– Давай, покажи мне ублюдка-римлянина.
Бомилькар улыбнулся.
– Если Баал Хаммон на нашей стороне, в этом не будет необходимости.
– Ты что задумал?
– Я принес такой же, как у меня, плащ. Когда ты наденешь его, люди перестанут обращать на нас внимание. – Стараясь не прикасаться к ране, Бомилькар накинул плащ на плечи Ганнона, потом надел капюшон ему на голову, и тот скрыл его шею. – Мы пойдем к главным воротам. Там сосредоточены основные силы Ганнибала. Они пытаются разбить их тараном, а катапульты устроили настоящий хаос среди защитников на стене.
– Но мы же не можем просто стоять на улице и ждать, когда они ворвутся в город.
– Нет, конечно. Рядом с воротами есть конюшня, которая принадлежит постоялому двору. Совсем рядом. Мы спрячемся в сарае, где хранится сено. Как только наши войдут в город, мы выйдем, и ты назовешься.
– Это легче сказать, чем сделать, – ответил Ганнон, вспомнив рассказы Бостара о безумии, которое охватило солдат Ганнибала, когда пал Сагунт в Иберии. Их вполне могли убить в разразившемся хаосе. Он видел, что Бомилькар его не понял, однако объяснять не стал. – Но это лучшее, что мы можем предпринять. Показывай дорогу.
– Я постараюсь идти как можно медленнее, а ты держись поближе ко мне. – Бомилькар осторожно прокрался к распахнутой двери и выглянул наружу. – Никого.
Не веря в то, что ноги ему подчиняются, Ганнон последовал за ним. Острая боль в шее немного отступила, возможно, от того, что его охватило возбуждение, или от страха. Ганнон не знал ответа, но молил богов, чтобы они не оставили его в своей милости, а если придется сражаться, дали силы противостоять врагу.
Стоявшая в алькове снаружи тусклая мерцающая лампа проливала свет на мертвого легионера, который лежал в расползающейся луже крови, и Ганнон испытал мрачное удовлетворение, когда увидел изумление на лице косоглазого триария. Он надеялся, что ему представится возможность поквитаться с Перой и оставшимися легионерами. «Не спеши, – вмешалась более здравомыслящая часть его сознания. – Ты и с ребенком не справишься, не говоря уже о полном сил солдате». Сейчас главная задача состояла в том, чтобы выжить. Отбросив в сторону жажду мести, Ганнон осторожно обошел лужу крови.
Сырой коридор тянулся от его камеры мимо еще нескольких дверей. Юноша остановился около одной из них и прислушался. Через пару мгновений он уловил едва различимый стон. «Какой еще несчастный находится за дверью?» – подумал он.
– У нас нет времени помогать другим узникам, – прошипел Бомилькар.

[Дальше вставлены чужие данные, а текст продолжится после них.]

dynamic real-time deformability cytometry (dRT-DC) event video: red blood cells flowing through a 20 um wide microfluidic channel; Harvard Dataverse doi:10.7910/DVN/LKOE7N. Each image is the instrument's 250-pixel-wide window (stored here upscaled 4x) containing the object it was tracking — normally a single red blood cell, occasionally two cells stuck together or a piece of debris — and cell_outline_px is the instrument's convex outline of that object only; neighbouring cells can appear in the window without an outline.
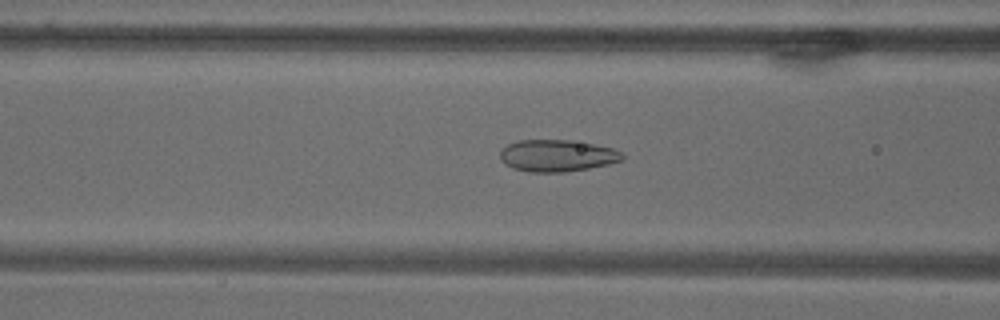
{"species": "common noctule bat (a hibernating species)", "species_latin": "Nyctalus noctula", "temperature_condition": "warm", "stored_images_in_passage": 66, "camera_frame_rate_fps": 3000, "um_per_image_px": 0.085, "animal": {"sex": "male", "body_mass_g": 18.8}, "frame": {"image": 1, "passage_image": 30, "time_ms": 9.667, "image_size_px": [1000, 320], "cell_outline_px": [[624, 160], [608, 164], [588, 168], [564, 172], [528, 172], [512, 168], [504, 164], [500, 160], [500, 152], [508, 144], [516, 140], [572, 140], [612, 148], [620, 152], [624, 156]], "centroid_in_image_um": [47.32, 13.23], "position_along_channel_um": 119.3, "area_um2": 22.72}}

Постаравшись не думать о судьбе неизвестного пленника, Ганнон пошел дальше. Каждый шаг причинял ему невыносимые страдания, но он упрямо передвигал ноги, заставляя себя не останавливаться. Поспевать за Бомилькаром было трудно, и Ганнон попросил его немного передохнуть в конце коридора. Гладиус оттягивал ему руку, точно был сделан из свинца, но молодой человек продолжал крепко сжимать его в руке.
Наконец, Бомилькар повернул налево и, показав Ганнону, чтобы тот оставался на месте, осторожно поднялся по каменной лестнице. Вскоре он вернулся, и вид у него был довольный.
– Все так же, как когда я сюда вошел. На посту только один стражник, остальных отослали защищать город.
– Почему он тебя пропустил?
– Я сказал, что Пера приказал мне доставить сообщение стражнику у твоей двери. – Он снова подмигнул Ганнону. – Он ничего не заподозрит, пока мой ножичек не перережет ему глотку.
– Я тоже пойду, – запротестовал Ганнон.
– Нет. Лучше я один. Жди здесь, я тебя позову.
Рана Ганнона начала пульсировать с новой силой, и он смог найти в себе силы, только чтобы кивнуть.
Передвигаясь тихо, точно кошка, Бомилькар исчез на лестнице.
Стараясь не обращать внимания на отчаянно бьющееся сердце, Ганнон прислушивался к тому, что происходило наверху. Тихие голоса, оба добродушные, потом приглушенный смех, стук подбитых гвоздями сандалий по полу, вопрос – и крик, который тут же стих. Упало что-то тяжелое, и снова воцарилась тишина.
Кто умер? Не зная, что произошло, Ганнон поднял гладиус и приготовился встретить смерть с оружием в руках. Когда появился Бомилькар, он с облегчением выдохнул.